# Wingfoot ice?



## dlancy (Feb 14, 2008)

Anyone have an ice update on Wingfoot? Also, i have been hearing about an ice tourney there. What is the date for that? 


Posted using Outdoor Hub Campfire


----------



## c. j. stone (Sep 24, 2006)

It was last Saturday I think! There's a sticky on top of the NE forum but nothing has been posted of the results!


----------



## jay2k (Dec 21, 2005)

I have thicker ice in my driveway. Basically it was frozen snow and slush. Couldn't walk out more than a few feet.


----------



## dlancy (Feb 14, 2008)

That's a bummer, seems like the ice just didn't form that well this freeze. Too much wind/snow. Might have to find some smaller waters this weekend. 

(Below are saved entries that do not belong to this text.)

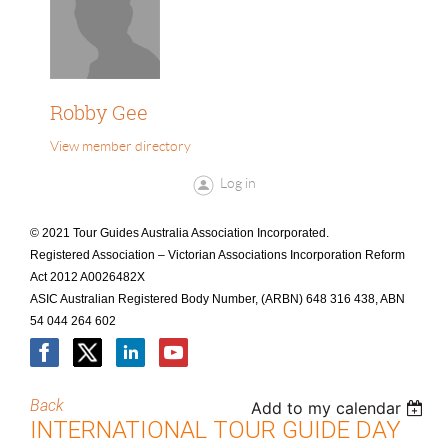
Robby Gee
View member directory
Log in
© 2021 Tour Guides Australia Association Incorporated.
Registered Association – Victorian Associations Incorporation Reform
Act 2012 A0026482X
ASIC Australian Registered Body Number, (ARBN) 648 316 438, ABN
54 044 264 602
Back
Add to my calendar
INTERNATIONAL TOUR GUIDE DAY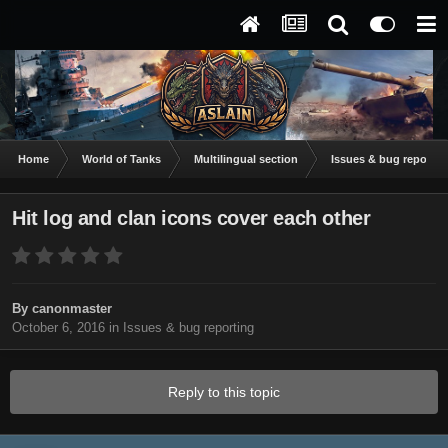
Home
World of Tanks
Multilingual section
Issues & bug reportin
Hit log and clan icons cover each other
By
canonmaster
October 6, 2016
in
Issues & bug reporting
Reply to this topic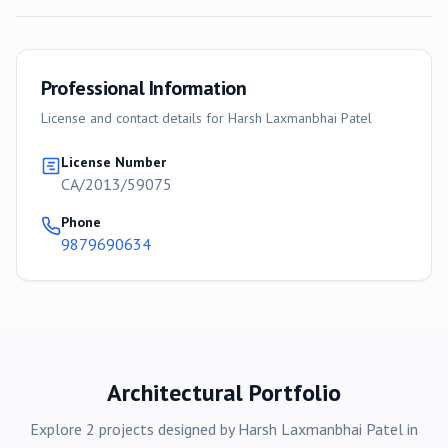
Professional Information
License and contact details for
Harsh Laxmanbhai Patel
License Number
CA/2013/59075
Phone
9879690634
Architectural Portfolio
Explore
2
projects
designed by
Harsh Laxmanbhai Patel
in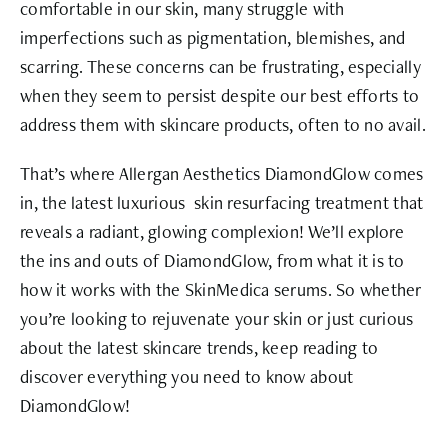
comfortable in our skin, many struggle with
imperfections such as pigmentation, blemishes, and
scarring. These concerns can be frustrating, especially
when they seem to persist despite our best efforts to
address them with skincare products, often to no avail.
That’s where
Allergan Aesthetics DiamondGlow
comes
in, the latest luxurious skin resurfacing treatment that
reveals a radiant, glowing complexion! We’ll explore
the ins and outs of DiamondGlow, from what it is to
how it works with the SkinMedica serums. So whether
you’re looking to rejuvenate your skin or just curious
about the latest skincare trends, keep reading to
discover everything you need to know about
DiamondGlow!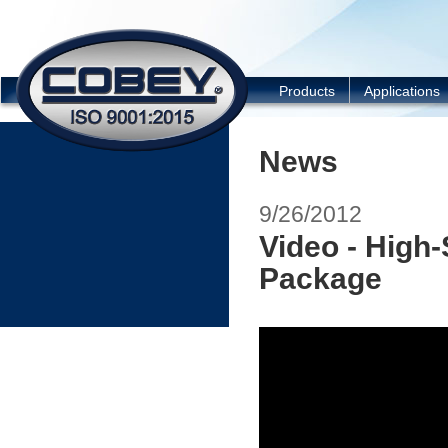
COBEY
Products
Applications
News
9/26/2012
Video - High
Package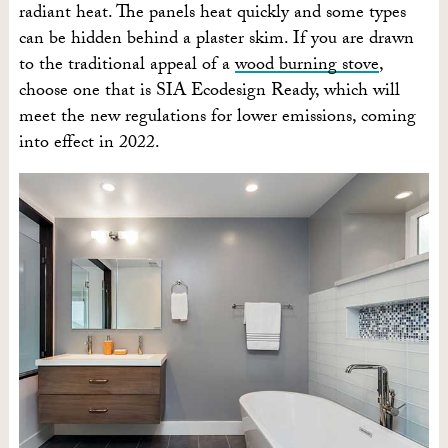
radiant heat. The panels heat quickly and some types
can be hidden behind a plaster skim. If you are drawn
to the traditional appeal of a
wood burning stove
,
choose one that is SIA Ecodesign Ready, which will
meet the new regulations for lower emissions, coming
into effect in 2022.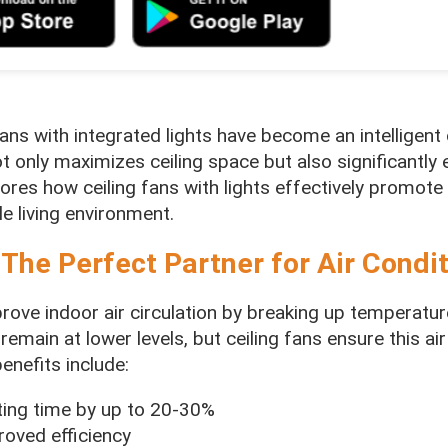
ans with integrated lights have become an intelligent 
 only maximizes ceiling space but also significantly 
plores how ceiling fans with lights effectively promote 
e living environment.
 The Perfect Partner for Air Condi
mprove indoor air circulation by breaking up temperature
remain at lower levels, but ceiling fans ensure this air
enefits include:
ating time by up to 20-30%
roved efficiency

Posted using Outdoor Hub Campfire


----------



## c. j. stone (Sep 24, 2006)

You bet, like one of the steelhead tribs!


----------



## snag (Dec 27, 2005)

stopped at deer crk first , not good at all 1.5 to 2 inches the best and not far out, wet spots not freezing at all, didn,t stay long, went to the foot off the park point and a couple guys were out earlier from the fresh prints going out but not real far, and it was about 2.5 to 3 inches and spongy walking around , not the greatest, didn,t fish at all not worth the risk, 3-4 hits with the spud and right through.a few guys out at palm road way out there..


----------



## dlancy (Feb 14, 2008)

Ya I kinda gave up the idea of even trying to go this weekend after all these bad ice reports. Hopefully the rivers aren't too icy and I can find some steelhead this weekend!


Posted using Outdoor Hub Campfire


----------



## bdawg (Apr 14, 2009)

I was at the ice fishing charity tournament last weekend at the foot. About 25-30 guys showed up, but only 4 fished. 2 fished in a protected bay by the main park on 3" of ice. There was a some spots of open water in the middle of the lake still. 2 others fished at Palm Rd. on Mogadore. Only 1 4" perch caught all day! Lots of nice prizes donated by the local bait shops for the raffle and some good chili and chicken soup! Had a good time meeting some other OGFers. It will be a great even if we ever get some good ice on the day of the event!

I wouldn't trust the ice this weekend since we've had 6" of snow sitting on it, keeping it from freezing.


----------



## mbass8dor (May 9, 2004)

Hello Everyone,
I've been seeing guys fishing the main lot area the last few days! I ased the guy how thick the ice was out where he was fishing, He stated about 5" of ice? I seen him walking out to his shanty without any bar or safty equipment on!!!!!!! Not too smart with these warm ups. I seen a lot of grey looking ice around where these guys were dragging out, And the boat ramp area off Waterloo Rd. Be very careful guys, I want to fish like everyone else!!!!!! But I'm not ready for an ice bath lol!!!!! I'll check on the ice Monday and let you know. 

Tom


----------